Read the section on replication topologies. What are the pros and cons of each? Can you find an example of each topology in real life? What are some of the constraints that the topology imposes on the system? (Think about how fortnite keeps the same state between 100+ players in 16ms, or how call of duty uses one player's computer as a central server, or how torrenting networks keep file integrity, so malware does not spread across the network).

There are three main topologies: circular, star, and all-to-all.

Circular topology involves each node being a leader and follower to the next node in the system.

This fails when one node dies, so this doesn't work out in practice.

A star topology involves a single leader, with all nodes talking only to the leader.

An all-to-all topology involves multiple leaders, which can all accept writes.

For something like fortnite, all writes need to be replicated throughout the system without being centralized, something like an all-to-all topology might work.

What is leaderless replication? What is an example of a database that uses leaderless replication? What are some restrictions on choosing quorum size, and what are the problems that arise?

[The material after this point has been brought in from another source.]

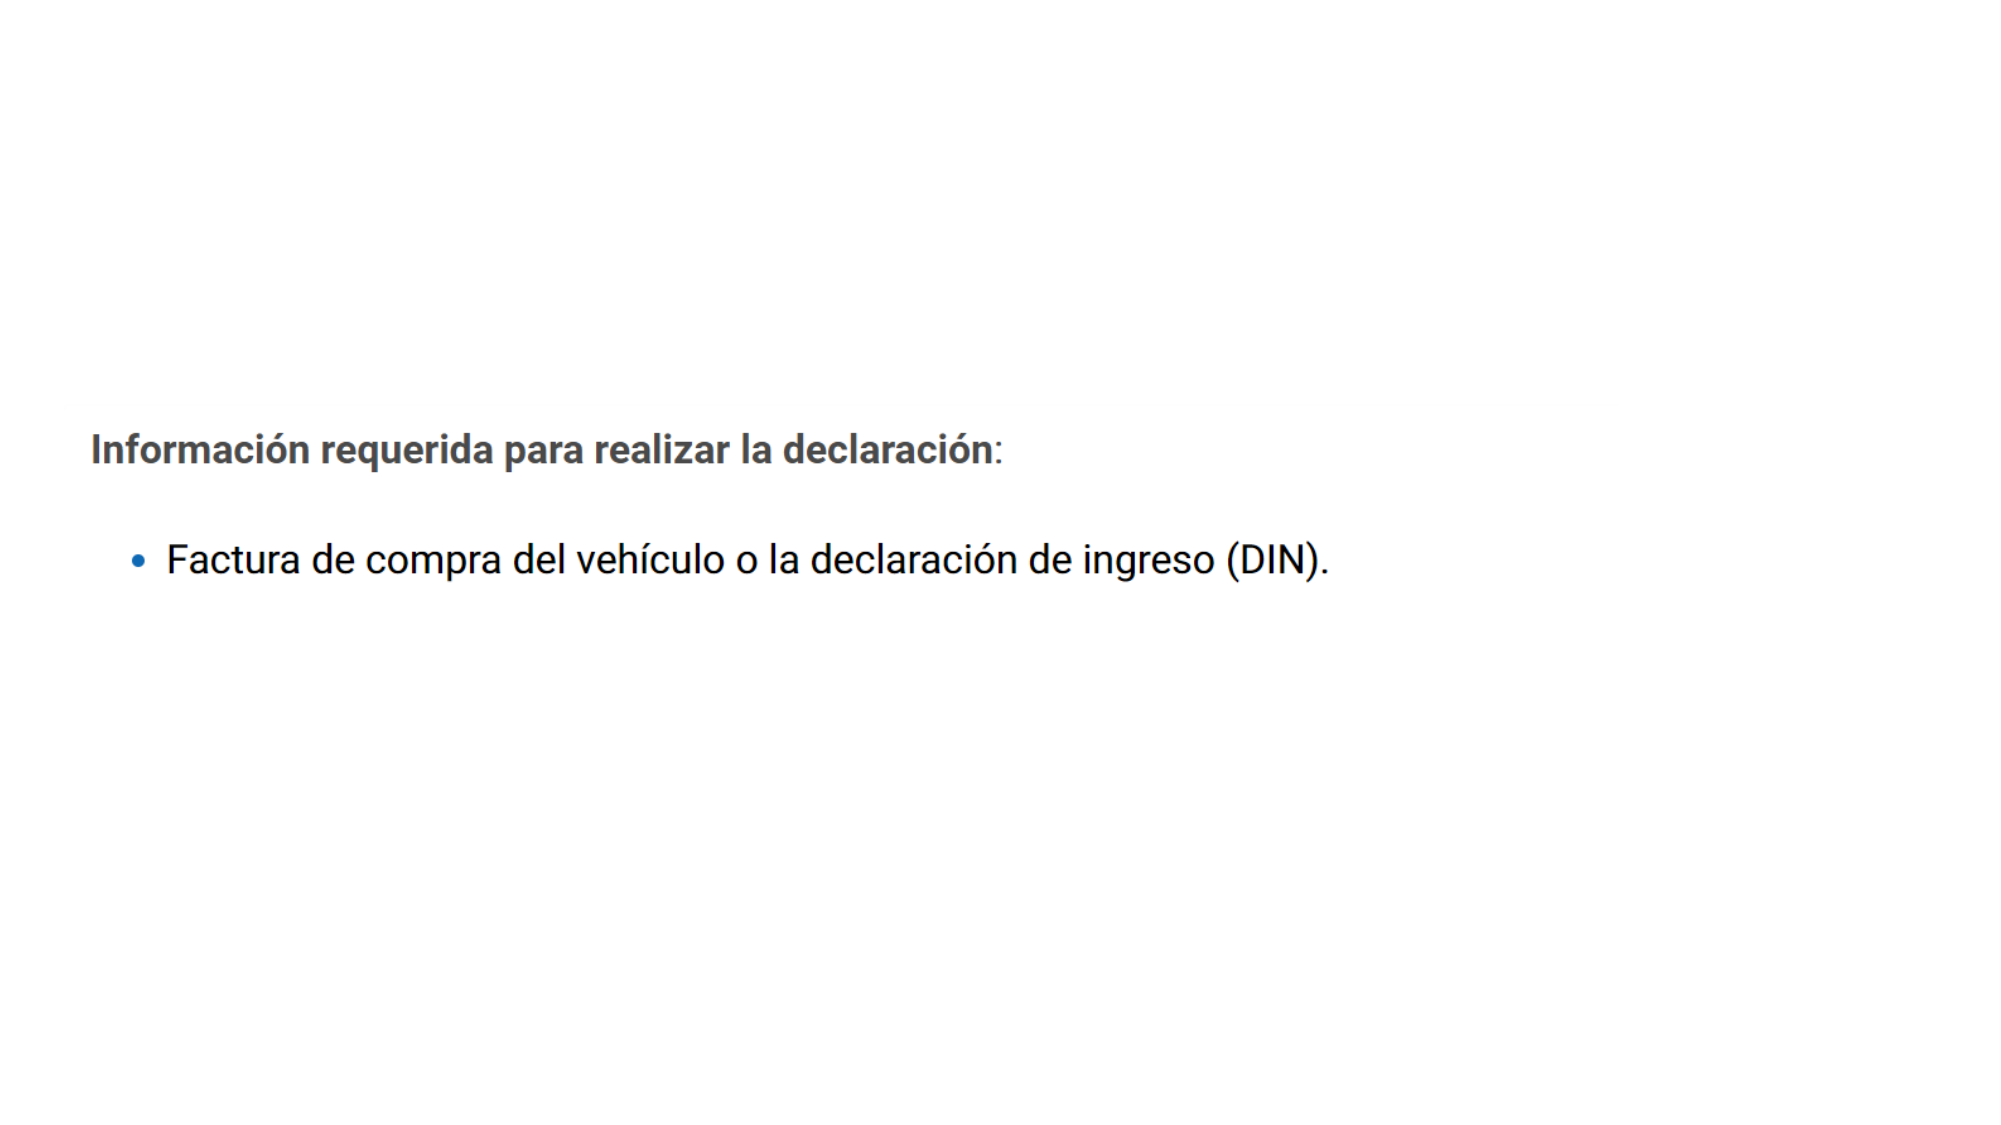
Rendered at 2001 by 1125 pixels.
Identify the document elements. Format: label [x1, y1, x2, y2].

Leaderless replication involves some quorom of the nodes acknowledging a write. Reads involves reading from some quorom of the nodes acknowledging a read.

This makes reads and writes slower than they would be from a system with leader replication, but is about as fast for writes.

This means that writes can fail if a quorom isn't reachable (like in semi-synchronous writes to a system with leaders) and reads can be stale (if the read is not issued to the correct node).

Dynamo is a database that uses this setup, with a gossip protocol to propagate reads and writes. This setup prioritizes availability, but a large amount of reads can be stale.

To calculate how to quorom works, we can use three variables:

  • n, the number of nodes
  • w, the number of nodes that need to acknowledge a write
  • r, the number of nodes that need to acknowledge a read

We can setup a quorom where the following holds:

  • w < n allows for writes if a node is unavailable.
  • r < n allows for reads if a node is unavailable.

If w + r > n, every read is consistent, but might not be available.

By setting w and r to lower numbers, there may be stale reads but there's higher performance.

Read the section on concurrency, time, and replication. How do distributed systems determine causal dependencies (a happened before b). Is this similar to a graph algorithm you know? If you read the paper Time, Clock, and the Ordering of Events in a Distributed System, what is required to create a partial ordering (a happens before b) of events in a distributed system? What are the tradeoffs of the method proposed by this paper?

To create a partial ordering of happened before, the paper uses lamport timestamps. Lamport timestamps invoke total ordering for events that could occur concurrently by using a numbered timestamp for sending and receiving events.

Lamport timestamps can only return an order if there's a causal relationship between two events: if they haven't exchanged messages, then the events can be considered concurrent.

Unfortunately, with lamport timestamps, we can't determine if there is a causal relationship between two events.